2. Was passiert, wenn ich mich nicht an die Ruhezeiten halte?

Dann drohen Bußgelder, wenn der Nachbar die Polizei ruft. Bei einem solchen Polizeibesuch können auch störende Geräte sichergestellt werden, also die Stereoanlage, der Grill oder - im Extremfall - der Fernseher! Wenn man es gar zu bunt treibt, kann die ganze Veranstaltung polizeilich aufgelöst werden.

3. Aber Public Viewing geht länger?

Ja. Das Gesetz legt es in die Hände der Gemeinden, für Public Viewing Ausnahmegenehmigungen zu erteilen.

4. Viele Spiele sind ja schon nachmittags. Darf ich auf der Arbeit WM schauen?

Nur wenn der Chef es erlaubt. Arbeit ist Arbeit, Freizeit ist Freizeit. Heimliches WM-Schauen kann eine Abmahnung zur Folge haben, wenn der Chef keinen Spaß versteht. Notfalls muss man Urlaub nehmen.

5. Wir werden ja sicherlich Weltmeister. Was ist dann mit einem schönen Autokorso?

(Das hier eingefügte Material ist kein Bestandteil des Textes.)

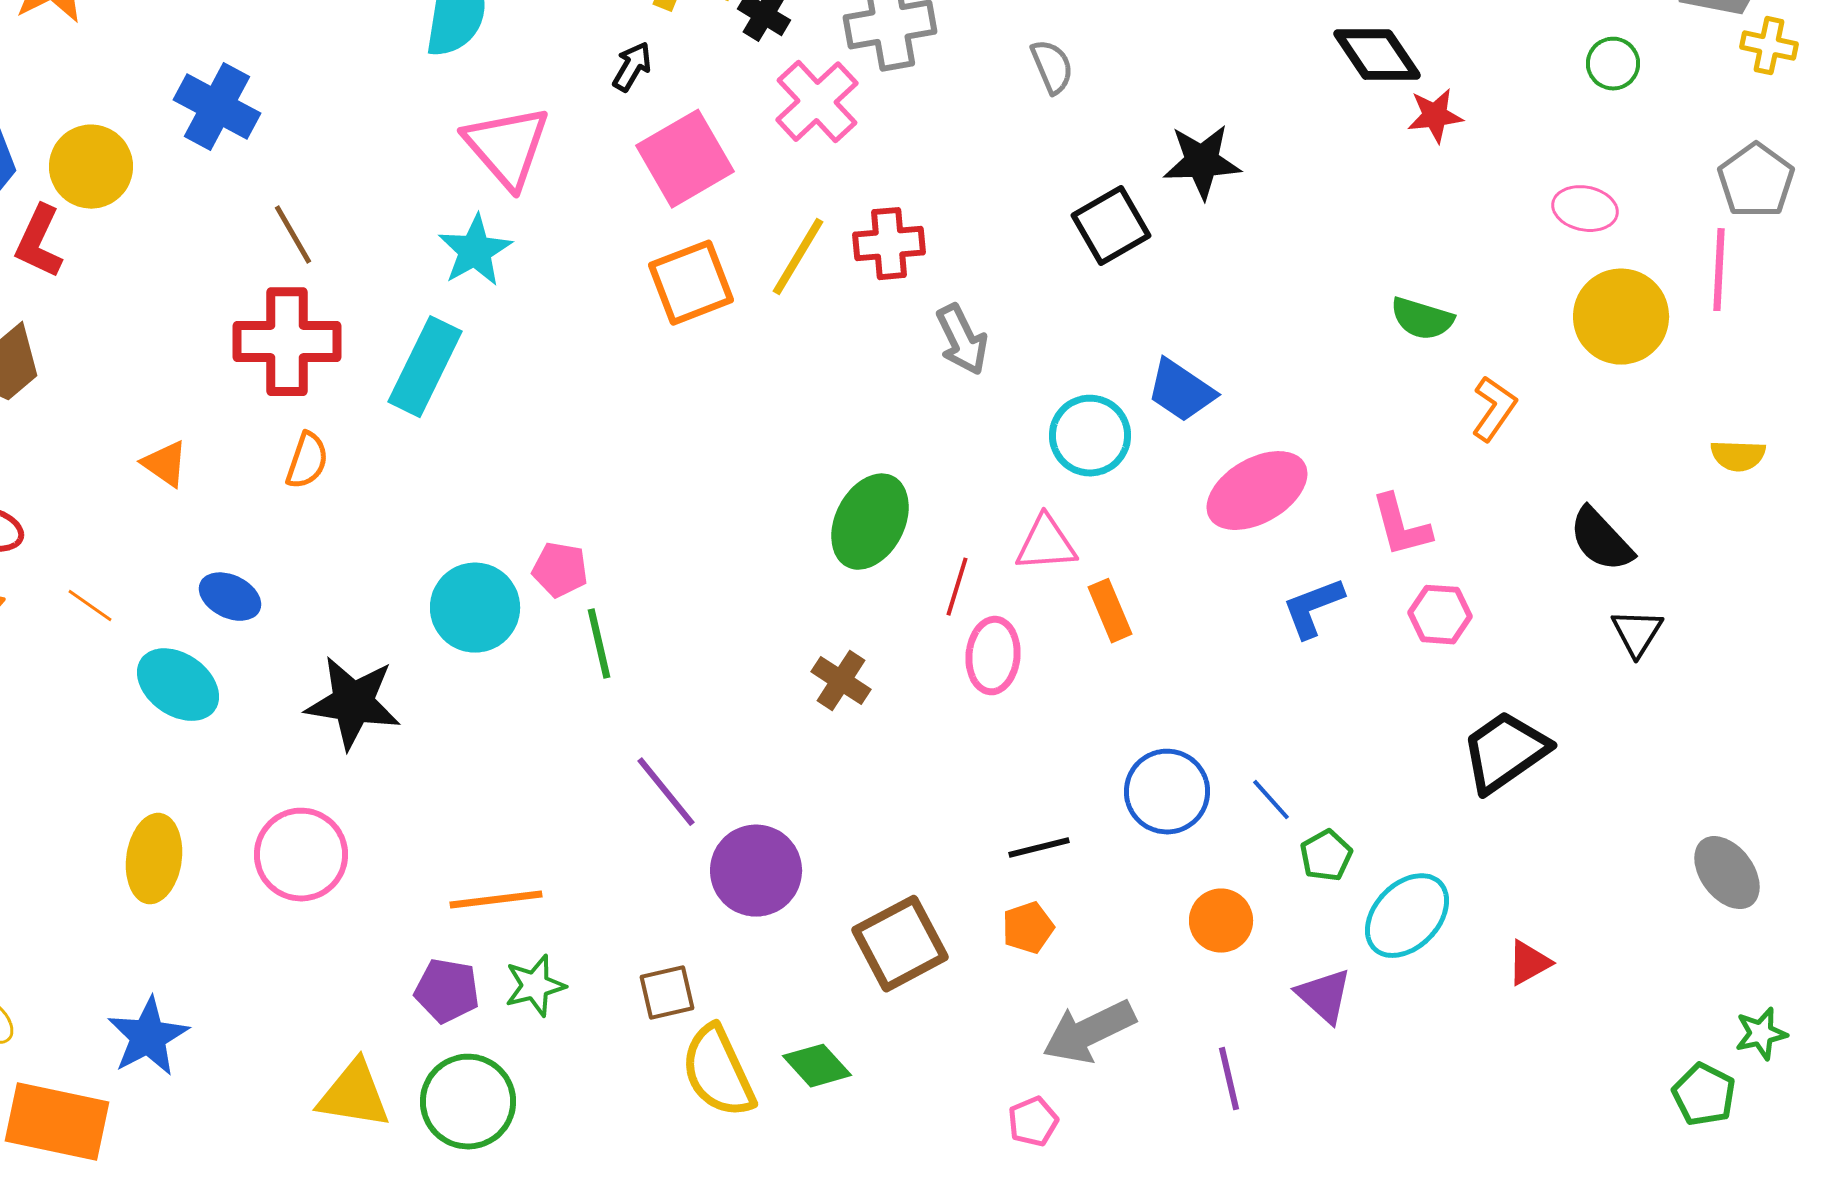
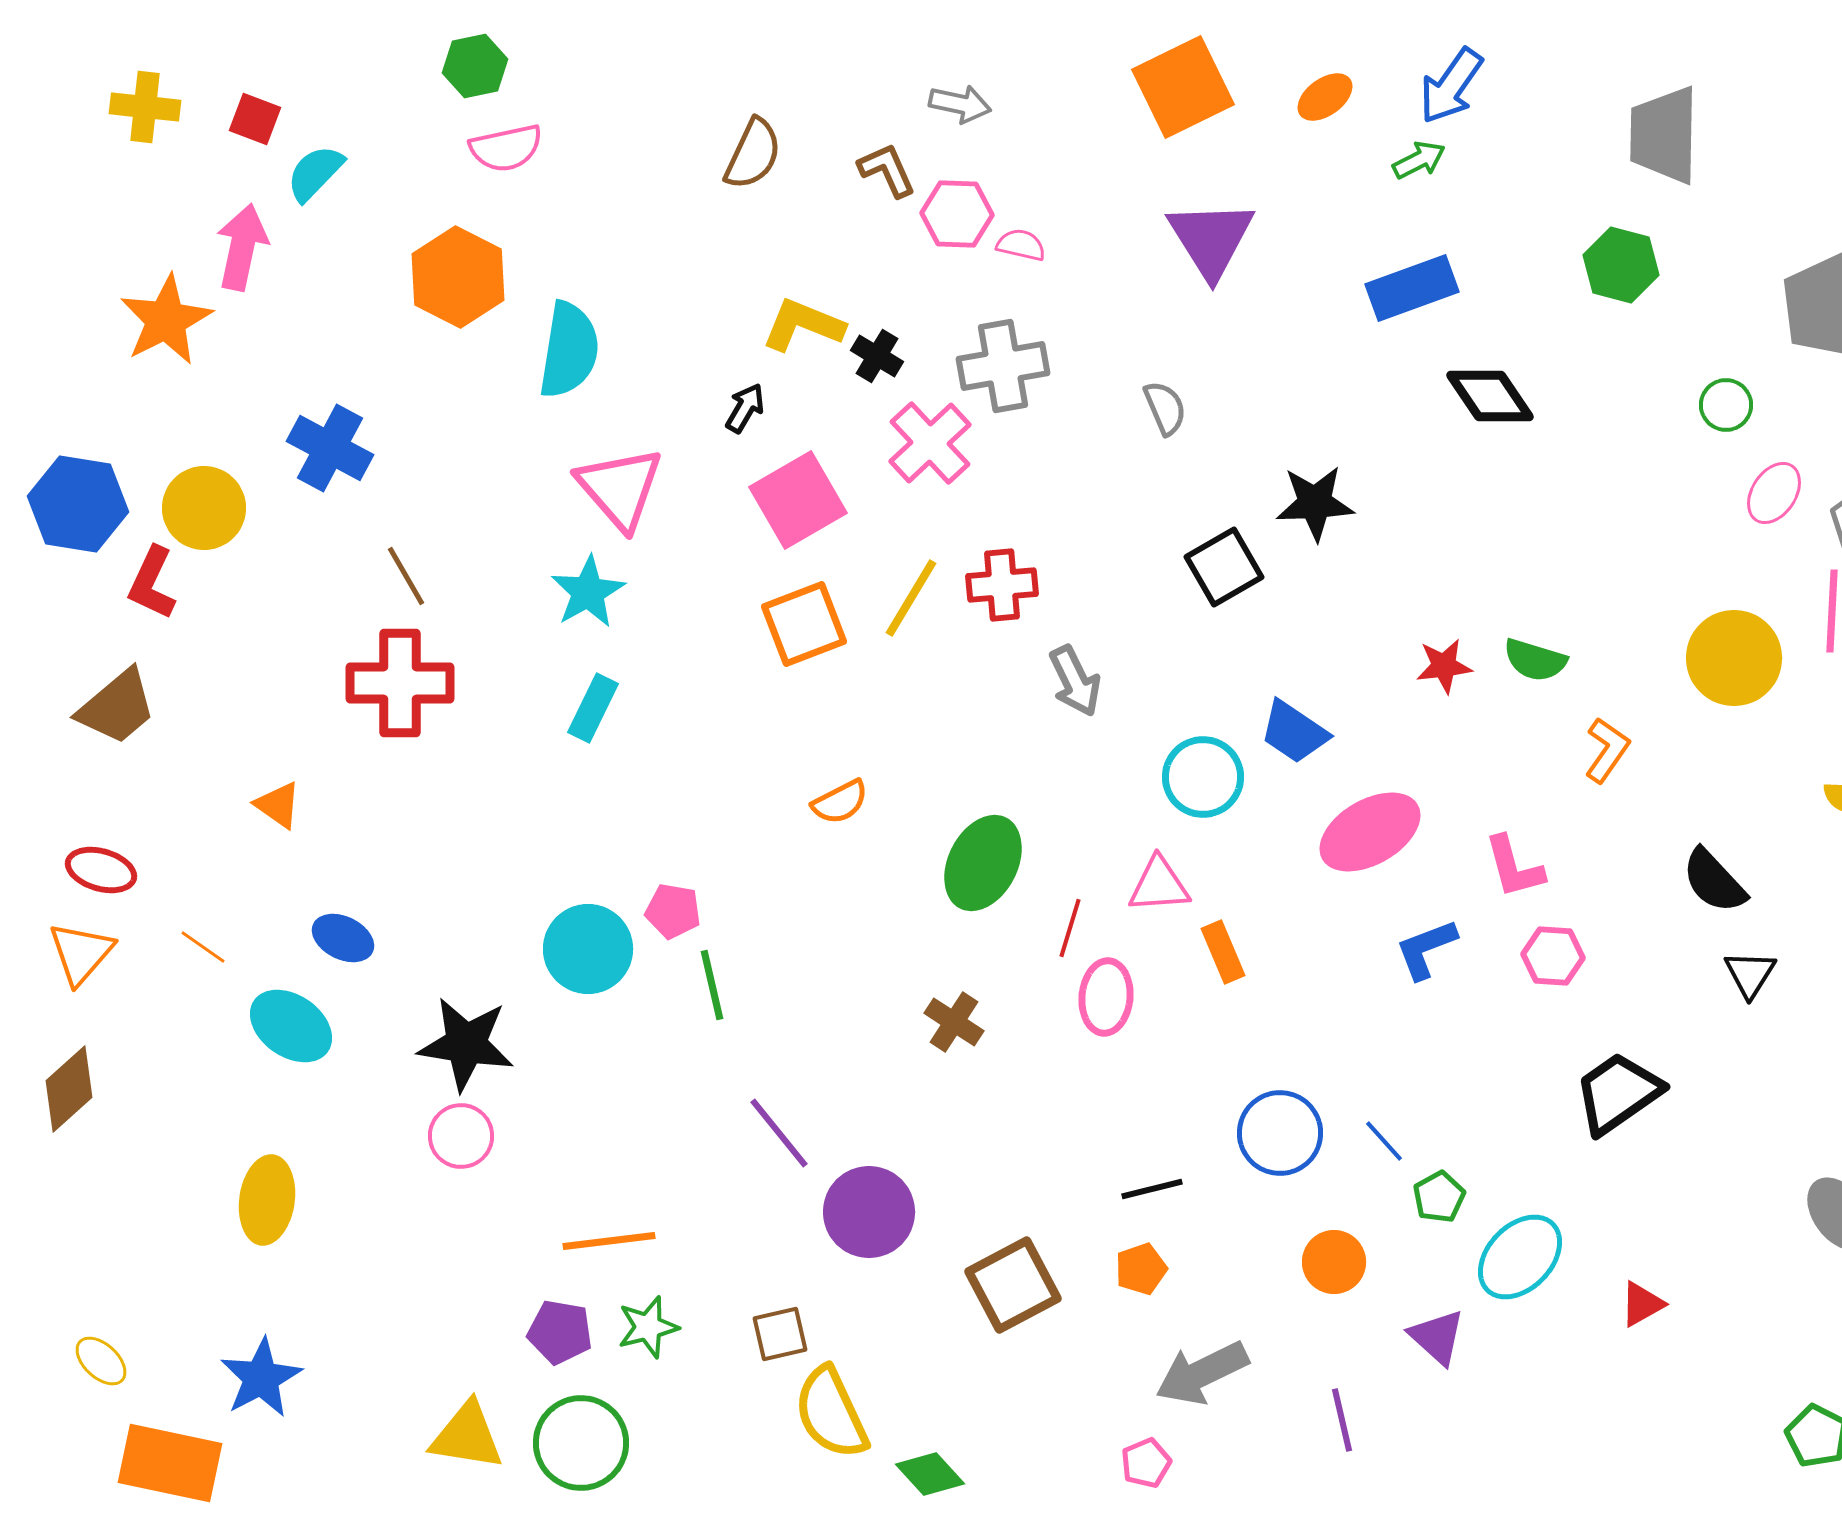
red star: (1435, 116) -> (1444, 666), moved
pink ellipse: (1585, 209) -> (1774, 493), moved, turned -68
cyan rectangle: (425, 367) -> (593, 708), moved, size x0.7
orange semicircle: (307, 461) -> (840, 802), moved, turned 44
pink circle: (301, 855) -> (461, 1136), moved, size x0.7
green diamond: (817, 1066) -> (930, 1474), moved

Streng genommen ist das Straßenverkehrsrecht hier eine totale Spaßbremse. Autokorsos verstoßen gleich gegen eine ganze Reihe von Vorschriften. Allerdings greift die Polizei erfahrungsgemäß nur in Extremfällen ein, also bei konkreter Gefährdung, z.B. durch Mitfahren auf der Motorhaube, Zünden von Feuerwerkskörpern aus dem Auto heraus oder dem Werfen von Gegenständen (alles schon vorgekommen!). Dringend abzuraten ist ferner von alkoholisiertem Fahren, das wird trotz WM in keinem Fall geduldet.